Dr. Bruno Sobral speaks in the FDAs series “Developing the Path to Personalized Nutrition and Medicine”.
Abstract
Public genome-scale data are deposited in globally distributed resources that have varying quality and annotation standards and data model for storage and querying. Often, these public resources are focused on data acquisition from large-scale data generation efforts such as major DNA sequencing centers, protein structure determination centers, and so on. Because of the breadth of most of these repositories, they tend to focus on data acquisition and dissemination to a broad audience in a timely manner. These major repositories play a fundamental role, but they cannot be highly focused on the needs of any specific community of data consumers for the purposes of computer assisted reasoning and research. The strength of these resources is their comprehensiveness. Their challenge is the lack of connectivity to the specific communities that are focused on data utilization (instead of generation).

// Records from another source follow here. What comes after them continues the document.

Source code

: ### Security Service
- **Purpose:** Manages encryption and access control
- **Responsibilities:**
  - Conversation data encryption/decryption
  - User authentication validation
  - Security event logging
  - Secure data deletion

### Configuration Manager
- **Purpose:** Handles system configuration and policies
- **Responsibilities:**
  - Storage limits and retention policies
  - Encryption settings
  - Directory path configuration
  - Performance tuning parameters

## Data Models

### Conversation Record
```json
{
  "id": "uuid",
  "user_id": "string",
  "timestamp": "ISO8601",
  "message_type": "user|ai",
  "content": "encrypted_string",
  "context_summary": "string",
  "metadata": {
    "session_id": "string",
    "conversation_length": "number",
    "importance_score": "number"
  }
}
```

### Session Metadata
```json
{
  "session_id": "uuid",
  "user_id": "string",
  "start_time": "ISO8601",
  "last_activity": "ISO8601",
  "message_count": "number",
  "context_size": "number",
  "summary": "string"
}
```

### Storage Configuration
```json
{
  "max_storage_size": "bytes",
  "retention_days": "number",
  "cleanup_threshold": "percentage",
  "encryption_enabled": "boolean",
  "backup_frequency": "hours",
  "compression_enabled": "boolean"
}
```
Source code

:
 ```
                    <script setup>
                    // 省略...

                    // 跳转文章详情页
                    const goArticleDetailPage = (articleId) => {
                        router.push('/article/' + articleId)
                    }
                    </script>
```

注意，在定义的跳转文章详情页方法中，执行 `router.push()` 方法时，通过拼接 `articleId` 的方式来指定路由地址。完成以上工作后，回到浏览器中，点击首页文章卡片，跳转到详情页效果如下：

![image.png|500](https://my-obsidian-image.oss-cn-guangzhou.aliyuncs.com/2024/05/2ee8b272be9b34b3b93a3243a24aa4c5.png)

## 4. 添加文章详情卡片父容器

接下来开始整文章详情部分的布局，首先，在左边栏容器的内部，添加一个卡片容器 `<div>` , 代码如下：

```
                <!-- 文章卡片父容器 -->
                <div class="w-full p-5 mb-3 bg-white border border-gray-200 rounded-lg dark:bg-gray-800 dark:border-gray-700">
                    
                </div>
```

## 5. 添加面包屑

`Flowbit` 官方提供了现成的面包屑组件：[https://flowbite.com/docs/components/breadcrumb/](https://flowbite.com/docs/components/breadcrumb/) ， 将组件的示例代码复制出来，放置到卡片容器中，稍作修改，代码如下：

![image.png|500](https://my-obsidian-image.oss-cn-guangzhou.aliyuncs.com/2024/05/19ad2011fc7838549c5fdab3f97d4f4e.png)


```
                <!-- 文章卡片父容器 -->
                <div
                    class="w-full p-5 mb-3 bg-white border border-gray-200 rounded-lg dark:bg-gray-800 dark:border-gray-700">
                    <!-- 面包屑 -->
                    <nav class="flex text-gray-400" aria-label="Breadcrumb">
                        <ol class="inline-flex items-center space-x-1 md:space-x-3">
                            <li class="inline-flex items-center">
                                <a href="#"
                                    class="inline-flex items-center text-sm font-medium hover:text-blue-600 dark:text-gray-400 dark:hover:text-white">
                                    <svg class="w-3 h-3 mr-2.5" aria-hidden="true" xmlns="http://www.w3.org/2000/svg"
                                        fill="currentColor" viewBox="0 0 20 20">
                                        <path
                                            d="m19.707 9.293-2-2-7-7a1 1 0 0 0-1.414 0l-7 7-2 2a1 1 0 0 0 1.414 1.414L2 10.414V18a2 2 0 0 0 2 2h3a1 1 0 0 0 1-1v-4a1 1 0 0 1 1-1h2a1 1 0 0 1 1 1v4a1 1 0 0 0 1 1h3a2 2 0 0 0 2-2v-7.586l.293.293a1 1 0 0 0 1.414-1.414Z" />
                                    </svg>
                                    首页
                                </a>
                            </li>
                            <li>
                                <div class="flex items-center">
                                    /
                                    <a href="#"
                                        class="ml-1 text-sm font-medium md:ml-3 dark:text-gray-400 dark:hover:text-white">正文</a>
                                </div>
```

Most researchers have a very strong desire for the full integration of data and analysis tools through a single interface. Data analysis, visualization, interpretation, and integration from the perspective of a given research community and its interests is best handled through specific and close interaction with that community and interoperation with major comprehensive data resources. Perhaps the historically best example of resources that are closely knit with their communities are those represented by the model organism information resources. Infectious disease research and development provides a uniquely challenging and high impact opportunity to develop resources that interoperate with comprehensive resources while integrating various types of data and analysis systems for the specific needs of a global community. The biological complexity of infectious disease systems, which are composed of interactions between potential pathogens, hosts (and vectors) and the environment, challenges information resources because of the breadth of organism-organism and organism-environment interactions that are needed to understand outcomes such as disease, asymptomatic carrying, and disease resistance. Beyond research, applications of integrated data for infectious diseases could serve a variety of constituencies, such as clinical, diagnostic, drug and vaccine development, and epidemiological, which are very important applied areas of data utilization. Thus there is a complexity represented by the data users and their needs and workflows as well.
In this talk I will discuss interoperability (syntactical) and integration (semantic) aspects of developing and deploying distributed information systems that serve the bacterial infectious disease community through a single interface, using the PAThosystems Resource Integration Center (PATRIC) as an example.